2. The AP bus's /sys/bus/ap/apmask and /sys/bus/ap/aqmask interfaces can
   be modified by a root user without any restrictions. A change to either
   mask can result in AP queue devices being unbound from the vfio_ap
   device driver and bound to a zcrypt device driver even if a guest is
   using the queues, thus giving the host access to the guest's private
   crypto data and vice versa.

3. The APQNs derived from the Cartesian product of the APIDs of the
   adapters and APQIs of the domains assigned to a matrix mdev must
   reference an AP queue device bound to the vfio_ap device driver. 

This patch series introduces the following changes to the current design
to alleviate the shortcomings described above as well as to implement more
of the AP architecture:

1. A root user will be prevented from making changes to the AP bus's
   /sys/bus/ap/apmask or /sys/bus/ap/aqmask if the ownership of an APQN
   changes from the vfio_ap device driver to a zcrypt driver when the APQN
   is assigned to a matrix mdev.

2. The sysfs bind/unbind interfaces will be disabled for the vfio_ap
   device driver.

3. Allow AP resources to be assigned to or removed from a matrix mdev
   while a guest is using it and hot plug the resource into or hot unplug
   the resource from the running guest.

4. Allow assignment of an AP adapter or domain to a matrix mdev even if it
   results in assignment of an APQN that does not reference an AP queue
   device bound to the vfio_ap device driver, as long as the APQN is owned
   by the vfio_ap driver. Allowing over-provisioning of AP resources
   better models the architecture which does not preclude assigning AP
   resources that are not yet available in the system.
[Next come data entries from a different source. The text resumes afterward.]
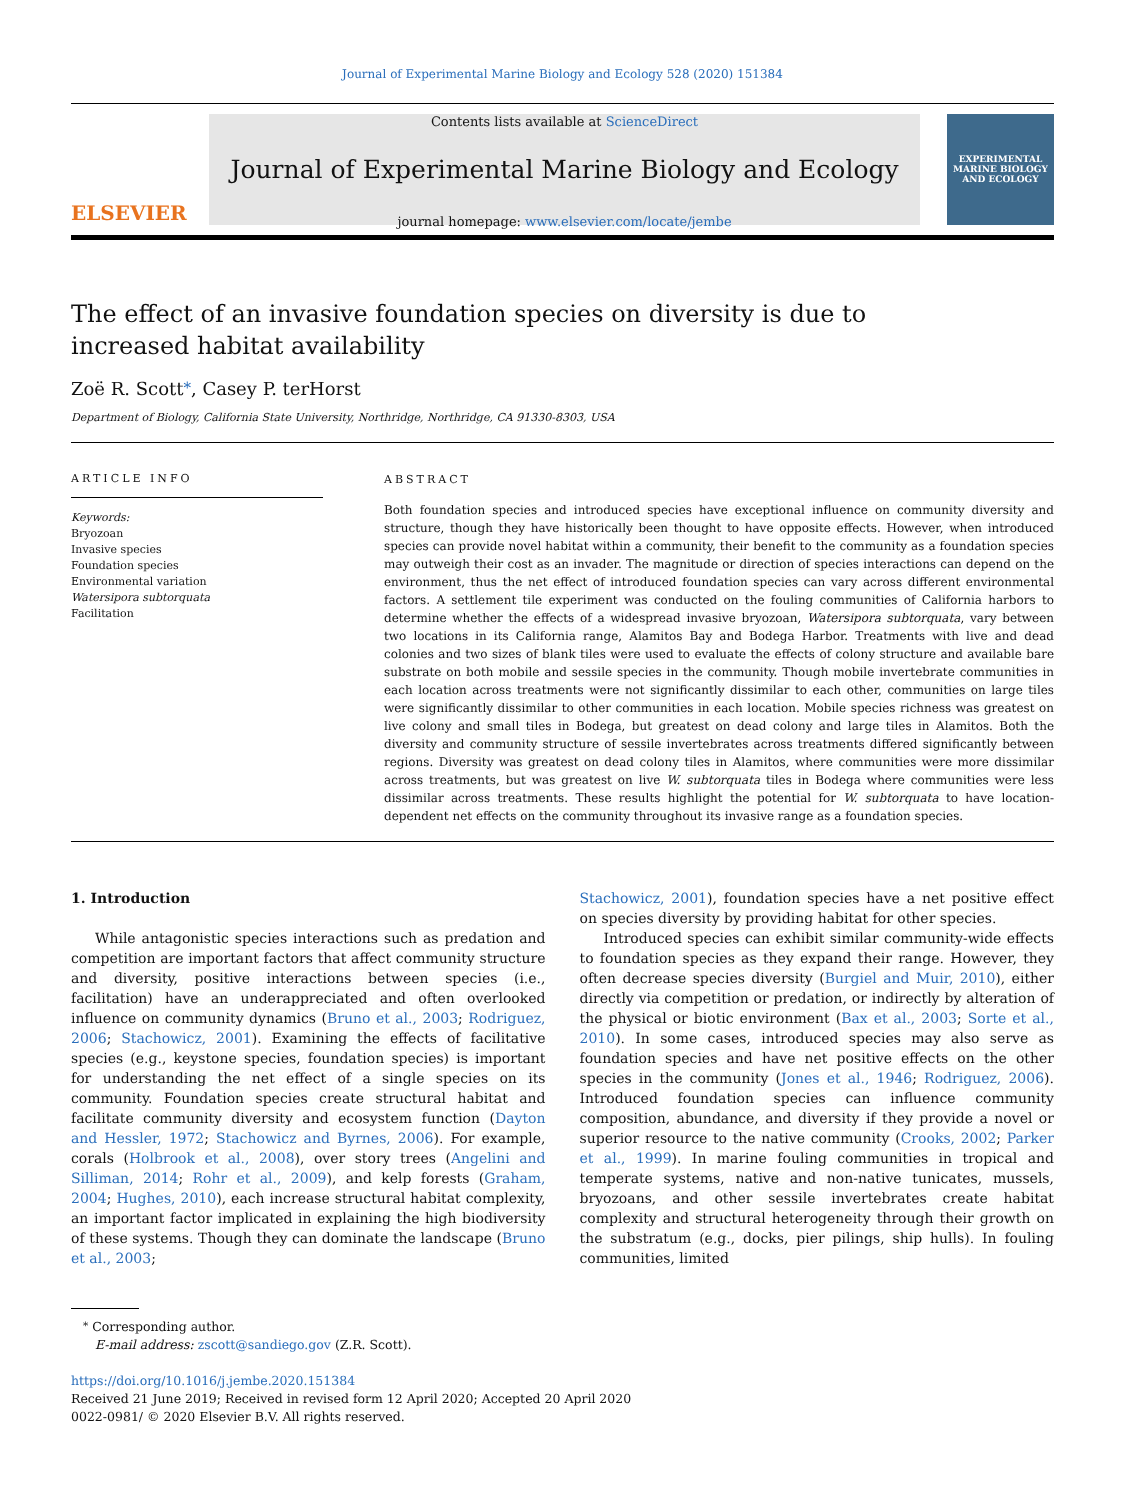Journal of Experimental Marine Biology and Ecology 528 (2020) 151384
ELSEVIER
Contents lists available at ScienceDirect
Journal of Experimental Marine Biology and Ecology
journal homepage: www.elsevier.com/locate/jembe
EXPERIMENTAL MARINE BIOLOGY AND ECOLOGY
The effect of an invasive foundation species on diversity is due to increased habitat availability
Zoë R. Scott<sup>⁎</sup>, Casey P. terHorst
Department of Biology, California State University, Northridge, Northridge, CA 91330-8303, USA
ARTICLE INFO
Keywords:
Bryozoan
Invasive species
Foundation species
Environmental variation
Watersipora subtorquata
Facilitation
ABSTRACT
Both foundation species and introduced species have exceptional influence on community diversity and structure, though they have historically been thought to have opposite effects. However, when introduced species can provide novel habitat within a community, their benefit to the community as a foundation species may outweigh their cost as an invader. The magnitude or direction of species interactions can depend on the environment, thus the net effect of introduced foundation species can vary across different environmental factors. A settlement tile experiment was conducted on the fouling communities of California harbors to determine whether the effects of a widespread invasive bryozoan, Watersipora subtorquata, vary between two locations in its California range, Alamitos Bay and Bodega Harbor. Treatments with live and dead colonies and two sizes of blank tiles were used to evaluate the effects of colony structure and available bare substrate on both mobile and sessile species in the community. Though mobile invertebrate communities in each location across treatments were not significantly dissimilar to each other, communities on large tiles were significantly dissimilar to other communities in each location. Mobile species richness was greatest on live colony and small tiles in Bodega, but greatest on dead colony and large tiles in Alamitos. Both the diversity and community structure of sessile invertebrates across treatments differed significantly between regions. Diversity was greatest on dead colony tiles in Alamitos, where communities were more dissimilar across treatments, but was greatest on live W. subtorquata tiles in Bodega where communities were less dissimilar across treatments. These results highlight the potential for W. subtorquata to have location-dependent net effects on the community throughout its invasive range as a foundation species.
1. Introduction
While antagonistic species interactions such as predation and competition are important factors that affect community structure and diversity, positive interactions between species (i.e., facilitation) have an underappreciated and often overlooked influence on community dynamics (Bruno et al., 2003; Rodriguez, 2006; Stachowicz, 2001). Examining the effects of facilitative species (e.g., keystone species, foundation species) is important for understanding the net effect of a single species on its community. Foundation species create structural habitat and facilitate community diversity and ecosystem function (Dayton and Hessler, 1972; Stachowicz and Byrnes, 2006). For example, corals (Holbrook et al., 2008), over story trees (Angelini and Silliman, 2014; Rohr et al., 2009), and kelp forests (Graham, 2004; Hughes, 2010), each increase structural habitat complexity, an important factor implicated in explaining the high biodiversity of these systems. Though they can dominate the landscape (Bruno et al., 2003;
Stachowicz, 2001), foundation species have a net positive effect on species diversity by providing habitat for other species.
Introduced species can exhibit similar community-wide effects to foundation species as they expand their range. However, they often decrease species diversity (Burgiel and Muir, 2010), either directly via competition or predation, or indirectly by alteration of the physical or biotic environment (Bax et al., 2003; Sorte et al., 2010). In some cases, introduced species may also serve as foundation species and have net positive effects on the other species in the community (Jones et al., 1946; Rodriguez, 2006). Introduced foundation species can influence community composition, abundance, and diversity if they provide a novel or superior resource to the native community (Crooks, 2002; Parker et al., 1999). In marine fouling communities in tropical and temperate systems, native and non-native tunicates, mussels, bryozoans, and other sessile invertebrates create habitat complexity and structural heterogeneity through their growth on the substratum (e.g., docks, pier pilings, ship hulls). In fouling communities, limited
<sup>⁎</sup> Corresponding author.
E-mail address: zscott@sandiego.gov (Z.R. Scott).
https://doi.org/10.1016/j.jembe.2020.151384
Received 21 June 2019; Received in revised form 12 April 2020; Accepted 20 April 2020
0022-0981/ © 2020 Elsevier B.V. All rights reserved.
If/when the queue
   becomes available to the host, it will immediately also become available
   to the guest.

1. Rationale for changes to AP bus's apmask/aqmask interfaces:
----------------------------------------------------------
Due to the extremely sensitive nature of cryptographic data, it is
imperative that great care be taken to ensure that such data is secured.
Allowing a root user, either inadvertently or maliciously, to configure
these masks such that a queue is shared between the host and a guest is
not only avoidable, it is advisable. It was suggested that this scenario
is better handled in user space with management software, but that does
not preclude a malicious administrator from using the sysfs interfaces
to gain access to a guest's crypto data. It was also suggested that this
scenario could be avoided by taking access to the adapter away from the
guest and zeroing out the queues prior to the vfio_ap driver releasing the
device; however, stealing an adapter in use from a guest as a by-product
of an operation is bad and will likely cause problems for the guest
unnecessarily. It was decided that the most effective solution with the
least number of negative side effects is to prevent the situation at the
source.

2. Rationale for disabling bind/unbind interfaces for vfio_ap driver:
-----------------------------------------------------------------
By disabling the bind/unbind interfaces for the vfio_ap device driver, 
the user is forced to use the AP bus's apmask/aqmask interfaces to control
the probing and removing of AP queues. There are two primary reasons for
disabling the bind/unbind interfaces for the vfio_ap device driver:

* The device architecture does not provide a means to prevent unbinding
  a device from a device driver, so an AP queue device can be unbound
  from the vfio_ap driver even when the queue is in use by a guest. By
  disabling the unbind interface, the user is forced to use the AP bus's
  apmask/aqmask interfaces which will prevent this.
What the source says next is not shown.